------ Passage shown

The k-nearest neighbors approach to anomaly detection uses the distance to a data point's k-th nearest neighbor (or the average distance to its k nearest neighbors) as an anomaly score. Points that are far from their neighbors are considered anomalous.
This method is simple and intuitive but has O(n^2) time complexity for naive implementations, which limits scalability. Approximate nearest neighbor search algorithms and spatial indexing structures (such as KD-trees and ball trees) can significantly reduce this computational burden. Unlike LOF, k-NN distance does not account for local density variations, making it less effective when clusters have different densities.
DBSCAN (Density-Based Spatial Clustering of Applications with Noise), proposed by Ester, Kriegel, Sander, and Xu in 1996, is a clustering algorithm that naturally identifies outliers as a byproduct of its density-based grouping process. Points that do not belong to any cluster are labeled as noise, and these noise points serve as detected anomalies.
DBSCAN uses two parameters: epsilon (the radius of the neighborhood) and MinPts (the minimum number of points required to form a dense region). Points that have at least MinPts neighbors within epsilon distance are core points. Points within epsilon of a core point but with fewer than MinPts neighbors are border points. All remaining points are noise (anomalies).
DBSCAN is effective at finding clusters of arbitrary shape and does not require specifying the number of clusters in advance, unlike k-means. However, it can struggle with datasets that have varying densities, since a single epsilon value may not capture all cluster structures. The algorithm received the ACM SIGKDD Test of Time Award in 2014 in recognition of its broad impact on the field.
Histogram-Based Outlier Score (HBOS), introduced by Goldstein and Dengel in 2012, is an unsupervised anomaly detection method that scores data points based on their positions within univariate histograms. For each feature, HBOS constructs a histogram and assigns higher outlier scores to values that fall into bins with low frequency.
HBOS assumes feature independence, which makes it computationally very efficient (linear time complexity) but limits its ability to detect anomalies that arise from unusual combinations of feature values. Benchmarks have shown HBOS to be up to five times faster than clustering-based methods and up to seven times faster than nearest-neighbor-based methods, making it a strong choice for initial screening on large datasets. It reliably detects global outliers but performs poorly on local outlier problems.
Extended HBOS (EHBOS) addresses some of these limitations by using two-dimensional histograms to capture pairwise feature interactions.
| Method | Type | Year | Complexity | Handles high dimensions | Detects local anomalies | Key parameter(s) |
|---|---|---|---|---|---|---|
| Isolation Forest | Tree-based | 2008 | O(n log n) | Yes | Partially | Number of trees, contamination |
| One-Class SVM | Boundary-based | 2001 | O(n^2) to O(n^3) | Moderate | No | Kernel, nu, gamma |
| LOF | Density-based | 2000 | O(n^2) | No | Yes | k (number of neighbors) |
| DBSCAN | Density-based | 1996 | O(n log n) with indexing | No | Yes | Epsilon, MinPts |
| k-NN distance | Distance-based | Classic | O(n^2) | Moderate | No | k (number of neighbors) |
| HBOS | Histogram-based | 2012 | O(n) | No | No | Number of bins |
| Random Forest (supervised) | Tree-based | 2001 | O(n log n) | Yes | No | Number of trees, depth |
| Elliptic Envelope | Statistical | Classic | O(n * d^2) | Moderate | No | Contamination |
Deep learning methods have become increasingly prominent in anomaly detection, particularly for high-dimensional and complex data types such as images, time series, and network traffic. These approaches leverage neural networks to learn rich representations of normal data and identify deviations.

------------
------ Input data

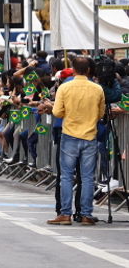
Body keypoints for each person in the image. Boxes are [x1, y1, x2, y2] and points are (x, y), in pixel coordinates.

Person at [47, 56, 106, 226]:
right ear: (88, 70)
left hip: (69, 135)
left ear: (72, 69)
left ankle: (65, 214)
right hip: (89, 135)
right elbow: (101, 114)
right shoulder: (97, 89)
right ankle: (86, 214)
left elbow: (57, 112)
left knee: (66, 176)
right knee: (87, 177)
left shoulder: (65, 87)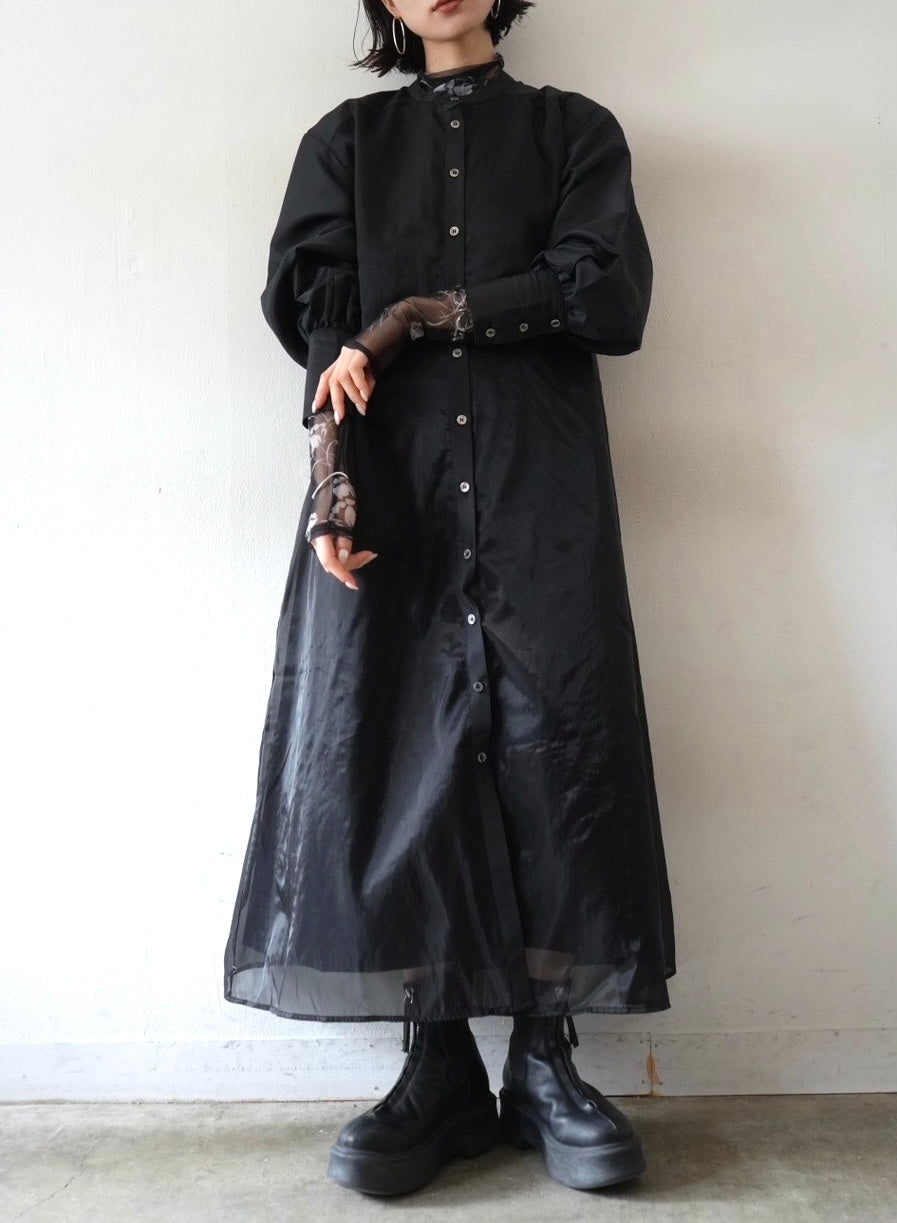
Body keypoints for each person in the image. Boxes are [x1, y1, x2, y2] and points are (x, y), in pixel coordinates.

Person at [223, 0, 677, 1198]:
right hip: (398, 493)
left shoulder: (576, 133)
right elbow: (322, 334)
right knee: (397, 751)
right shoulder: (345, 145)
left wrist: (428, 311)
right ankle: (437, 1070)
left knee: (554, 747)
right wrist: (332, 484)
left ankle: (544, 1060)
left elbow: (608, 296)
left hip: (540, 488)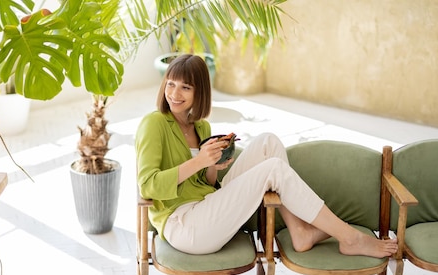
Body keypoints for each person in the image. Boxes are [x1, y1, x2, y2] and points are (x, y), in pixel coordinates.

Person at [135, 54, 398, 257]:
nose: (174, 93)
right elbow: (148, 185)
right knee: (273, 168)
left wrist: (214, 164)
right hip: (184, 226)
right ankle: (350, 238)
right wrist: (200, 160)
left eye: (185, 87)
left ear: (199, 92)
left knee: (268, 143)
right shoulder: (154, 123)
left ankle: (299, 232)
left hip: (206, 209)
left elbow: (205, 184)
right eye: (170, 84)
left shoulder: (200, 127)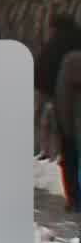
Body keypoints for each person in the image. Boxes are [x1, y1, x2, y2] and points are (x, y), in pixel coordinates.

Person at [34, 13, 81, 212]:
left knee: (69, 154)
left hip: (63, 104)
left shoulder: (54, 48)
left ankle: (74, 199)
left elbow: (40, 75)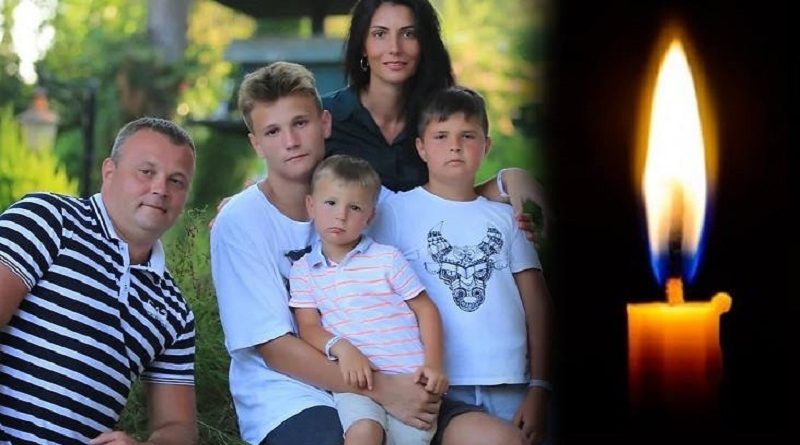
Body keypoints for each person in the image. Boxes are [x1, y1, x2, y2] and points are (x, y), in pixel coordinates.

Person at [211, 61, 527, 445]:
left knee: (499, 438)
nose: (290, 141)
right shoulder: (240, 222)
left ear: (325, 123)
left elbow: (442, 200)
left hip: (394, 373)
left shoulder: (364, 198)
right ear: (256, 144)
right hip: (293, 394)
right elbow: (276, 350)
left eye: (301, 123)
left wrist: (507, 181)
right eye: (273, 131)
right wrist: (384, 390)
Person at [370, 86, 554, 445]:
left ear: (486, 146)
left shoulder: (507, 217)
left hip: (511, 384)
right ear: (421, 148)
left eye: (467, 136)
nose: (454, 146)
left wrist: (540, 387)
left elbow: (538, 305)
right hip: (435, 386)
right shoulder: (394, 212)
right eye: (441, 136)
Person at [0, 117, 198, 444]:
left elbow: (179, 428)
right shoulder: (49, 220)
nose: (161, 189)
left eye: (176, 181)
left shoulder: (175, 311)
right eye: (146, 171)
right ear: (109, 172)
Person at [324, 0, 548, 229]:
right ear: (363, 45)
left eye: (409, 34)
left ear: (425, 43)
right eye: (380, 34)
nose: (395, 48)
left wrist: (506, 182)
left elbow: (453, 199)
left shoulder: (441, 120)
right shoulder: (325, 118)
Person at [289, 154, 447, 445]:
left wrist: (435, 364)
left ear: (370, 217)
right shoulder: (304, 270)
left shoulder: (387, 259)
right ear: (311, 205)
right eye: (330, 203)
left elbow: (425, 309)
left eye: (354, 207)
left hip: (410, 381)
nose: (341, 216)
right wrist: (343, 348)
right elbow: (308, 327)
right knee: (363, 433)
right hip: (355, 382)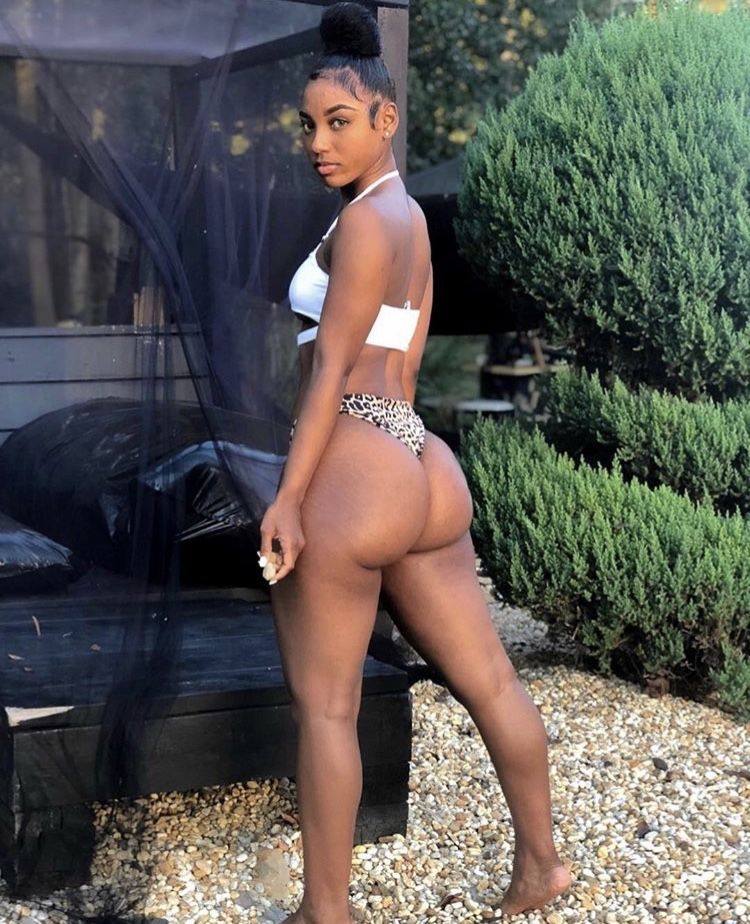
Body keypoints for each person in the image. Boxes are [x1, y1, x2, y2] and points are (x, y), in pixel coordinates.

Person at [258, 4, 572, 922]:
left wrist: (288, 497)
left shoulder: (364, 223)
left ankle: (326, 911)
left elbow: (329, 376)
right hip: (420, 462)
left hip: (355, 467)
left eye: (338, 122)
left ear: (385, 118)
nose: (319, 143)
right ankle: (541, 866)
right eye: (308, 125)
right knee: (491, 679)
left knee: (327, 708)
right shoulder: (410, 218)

------------

:: Exercise instructions ::
[A] Answer the following questions using the passage on anomaly detection methods.
(i) Which two parameters does DBSCAN use?
(ii) According to benchmarks, up to how many times faster than nearest-neighbor-based methods has HBOS been shown to be?
(iii) In the table, what key parameter is listed for HBOS?
[B] From the passage on anomaly detection methods, set down verbatim the portion starting with "DBSCAN is effective" and going on through "with low frequency.".

:: Outputs by task ::
[A]
(i) Epsilon and MinPts.
(ii) Up to seven times faster.
(iii) Number of bins.

[B]
DBSCAN is effective at finding clusters of arbitrary shape and does not require specifying the number of clusters in advance, unlike k-means. However, it can struggle with datasets that have varying densities, since a single epsilon value may not capture all cluster structures. The algorithm received the ACM SIGKDD Test of Time Award in 2014 in recognition of its broad impact on the field.
Histogram-Based Outlier Score (HBOS), introduced by Goldstein and Dengel in 2012, is an unsupervised anomaly detection method that scores data points based on their positions within univariate histograms. For each feature, HBOS constructs a histogram and assigns higher outlier scores to values that fall into bins with low frequency.